Inégalités salariales entre femmes et hommes : "Les ordonnances Macron vont encore aggraver la situation"

 Sophie Binet, secrétaire générale adjointe de l’UGICT-CGT.
Sophie Binet, secrétaire générale adjointe de l’UGICT-CGT. (BODO MARKS / DPA)

Invitée de franceinfo, vendredi, Sophie Binet, secrétaire générale adjointe de la CGT Ingénieurs, cadres et techniciens, a détaillé les "cinq facteurs" qui entravent l'égalité salariale entre les femmes et les hommes. 

Depuis vendredi 3 novembre à 11h44, les femmes travaillent "bénévolement", selon le calcul des Glorieuses, une lettre d'information partageant chaque semaine des actualités sur les femmes. Elles sont en moyenne payées 15,8 % de moins que les hommes, soit 39 jours ouvrés en moins.

Ces inégalités salariales se sont creusées en un an. En 2016, les femmes commençaient à travailler "pour rien" à partir du 7 novembre. "Tout temps de travail confondu, cet écart est même de 26 % entre les femmes et les hommes. Et ce qui nous inquiète c'est que les ordonnances Macron vont encore aggraver la situation alors qu'on nous avait promis une grande cause nationale", a estimé Sophie Binet, secrétaire générale adjointe de la CGT Ingénieurs, cadres et techniciens, en charge de l'égalité femmes-hommes, sur franceinfo.

franceinfo : l'inégalité continue-t-elle de se creuser entre femmes et hommes sur la fiche de paie ?

Sophie Binet : Oui, parce que tout temps de travail confondu, cet écart est même de 26 % entre les femmes et les hommes. Et ce qui nous inquiète c'est que les ordonnances Macron vont encore aggraver la situation alors qu'on nous avait promis une grande cause nationale. Le gouvernement a fait le choix de casser le thermomètre, en supprimant les indicateurs aujourd'hui obligatoires en entreprise pour mesurer les inégalités femmes-hommes, des outils qui sont utilisés pour négocier.

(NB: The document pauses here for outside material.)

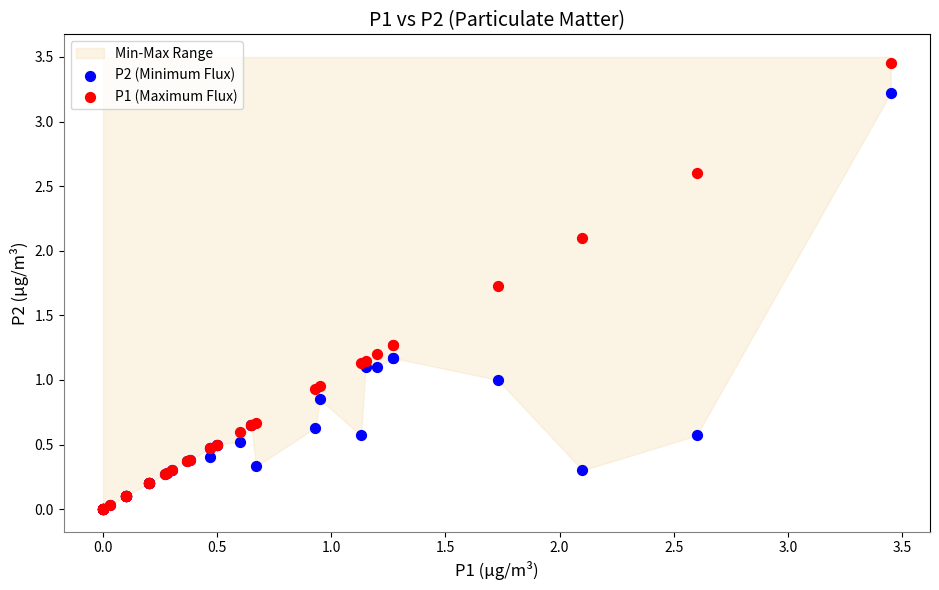

Which series contains the highest Y value?

P1 (Maximum Flux)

Comment expliquer qu'à poste identique, une femme continue d'être moins payée qu'un homme ?

Il y a cinq facteurs. Le premier, c'est le temps de travail puisque 30 % des femmes occupent des emplois à temps partiel, le plus souvent subi à moins de 24 heures par semaine, avec du coup un salaire partiel et une retraite partielle. Le deuxième, c'est que les femmes travaillent dans des secteurs qui sont moins reconnus et moins bien payés : le soin, le relationnel, l'éducatif, l'administratif, etc. dans lesquels les qualifications ne sont pas reconnues. Le troisième, c'est que les écarts se cumulent sur la carrière du fait des maternités et interruptions de carrière. Le quatrième facteur c'est que les primes sont très discriminantes, c'est ce qui explique qu'il y a le plus d'écart entre les femmes et les hommes cadres, à responsabilité équivalente. Le dernier facteur, c'est de la discrimination pure : il reste un écart même quand on neutralise les quatre autres facteurs.

Faut-il faire comme l'Islande et mettre en place une loi qui garantit l'égalité de rémunération et demande aux entreprises de le faire certifier ?

Oui, il faut mettre en place des sanctions pour les entreprises qui discriminent, il faut lutter contre les temps partiels de moins de 24 heures en arrêtant de les subventionner avec des exonérations de cotisations sociales. Il faut mettre en place un indicateur pour mesurer les écarts cumulés sur les carrières pour pouvoir négocier sur ces écarts. Et puis il faut mieux payer les emplois dans lesquels les femmes sont concentrées. Il faut enfin travailler sur les violences sexistes et sexuelles, y compris au travail, en préservant les CHSCT, chargées de protéger la santé des salariés qui sont aujourd'hui supprimées par les ordonnances.